Although I do agree with george and CD that it’s possible to be somewhat sheltered from the effects of inflation I think that anyone considering retirement (but especially those considering early retirement) should not ignore inflation. Although you might not feel the full percentage effect that CPI indicates I believe that as an investor aspiring for early retirement it would be prudent to use the CPI as a guide or benchmark when making predictions of future cash requirements. Nobody can predict the inflation rates of the future but for those of us who plan to be retired for 40+ years no amount of substituting or cutting back is going to insulate us from some percentage of real daily inflation in our lives. I don’t think that I’ll feel the full percent effect of CPI but I’m going to use it as a safety cushion……just in case.

Cheers,
MCM,
http://middleclassmillionaire.blogspot.com/

Anonymous said...

Interesting comments on a topic that I don't recall seeing being discussed very much on financial blogs.
Personally I use 3% in my estimations - why? I don't know, that's just what I do along with 7% for investment returns. One of the things I'm planning to do with my retirement plans is to try to analyse what my basic living costs are each year (ie enuf to pay bills, food etc but not including eating out, holidays etc) and maybe I can see if that tells me what my personal inflation rate is?

I tend not to worry too much about these kind of assumptions because the way I look at it, all the assumptions I'm making from now to retirement age will all have been realized by the time I retire and if necessary I can retire later or earlier than planned. During retirement as each year passes you can keep reviewing the plan and make adjustments as necessary.

Anonymous said...

I agree with most of what has been said above. My point isn't that we should ignore inflation entirely - it's simply that you have to interpret the CPI carefully.

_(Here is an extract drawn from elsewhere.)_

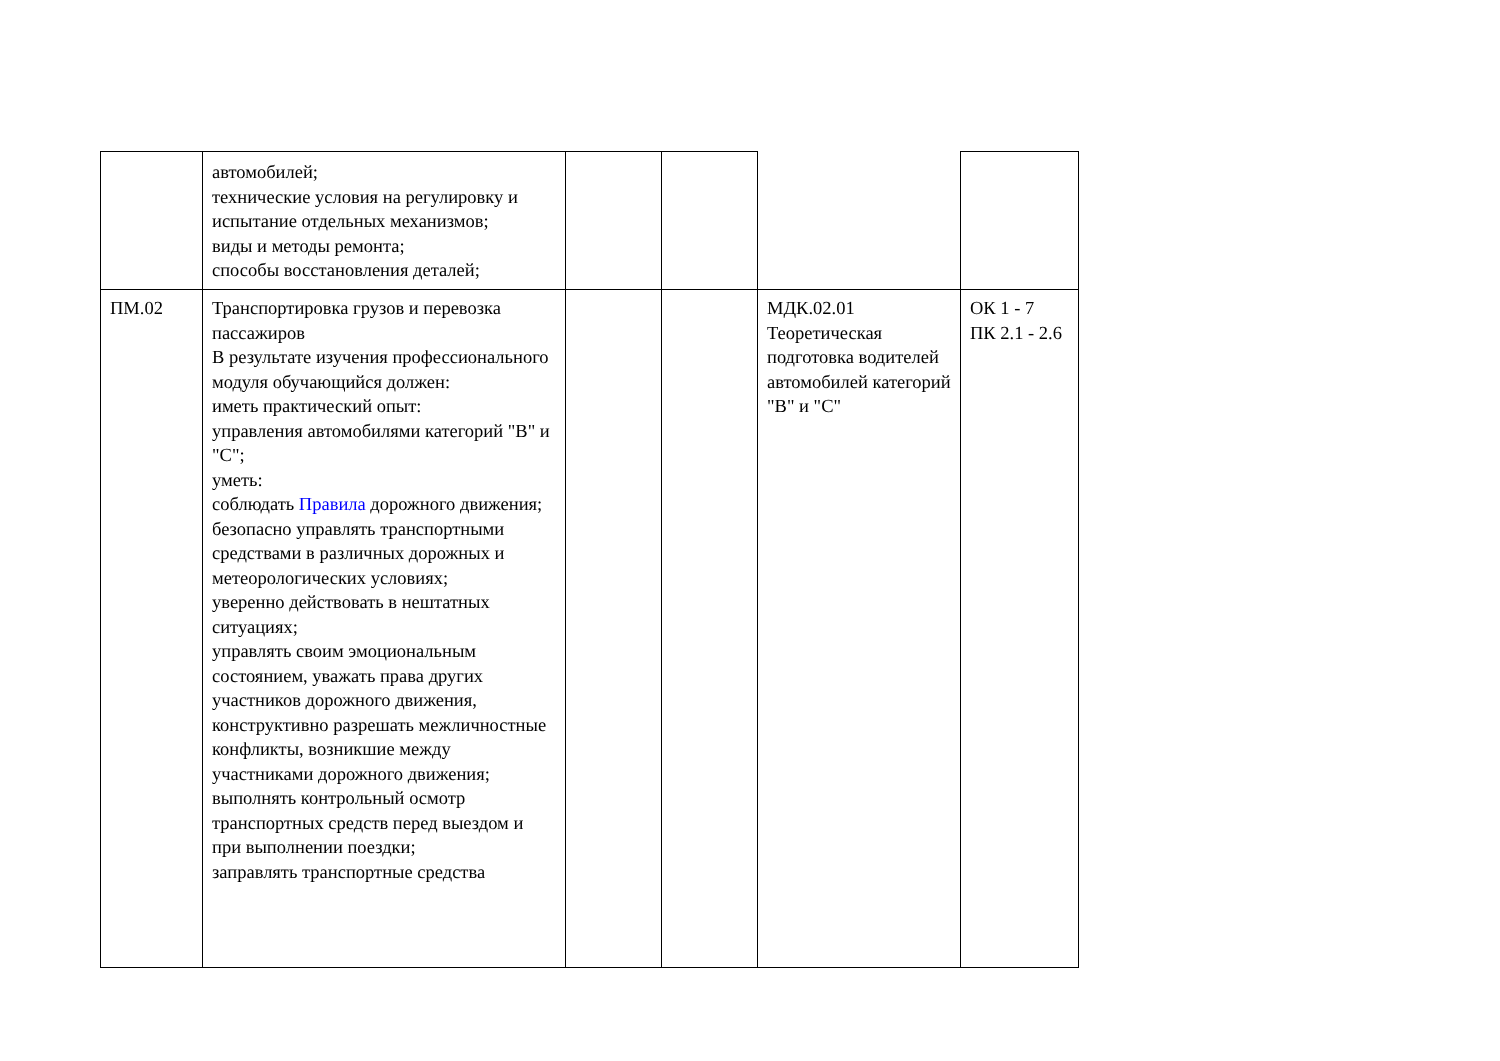| | автомобилей; технические условия на регулировку и испытание отдельных механизмов; виды и методы ремонта; способы восстановления деталей; | | | | |
| ПМ.02 | Транспортировка грузов и перевозка пассажиров В результате изучения профессионального модуля обучающийся должен: иметь практический опыт: управления автомобилями категорий "B" и "C"; уметь: соблюдать Правила дорожного движения; безопасно управлять транспортными средствами в различных дорожных и метеорологических условиях; уверенно действовать в нештатных ситуациях; управлять своим эмоциональным состоянием, уважать права других участников дорожного движения, конструктивно разрешать межличностные конфликты, возникшие между участниками дорожного движения; выполнять контрольный осмотр транспортных средств перед выездом и при выполнении поездки; заправлять транспортные средства | | | МДК.02.01 Теоретическая подготовка водителей автомобилей категорий "B" и "C" | ОК 1 - 7 ПК 2.1 - 2.6 |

Many people look at the CPI and simply think that the cost of the goods that they purchase will go up by that percentage, which obviously isn't the case (unless they buy the exact same goods that are included in the CPI).

Tim Stobbs said...

George,

I think you hit it on the head. You don't want to ignore inflation and you don't want to over estimate it. I tried to hit that balance in Part II (http://canadian-dream-free-at-45.blogspot.com/2007/02/spectre-of-inflation-part-ii.html)

Thanks for the great discussion everyone!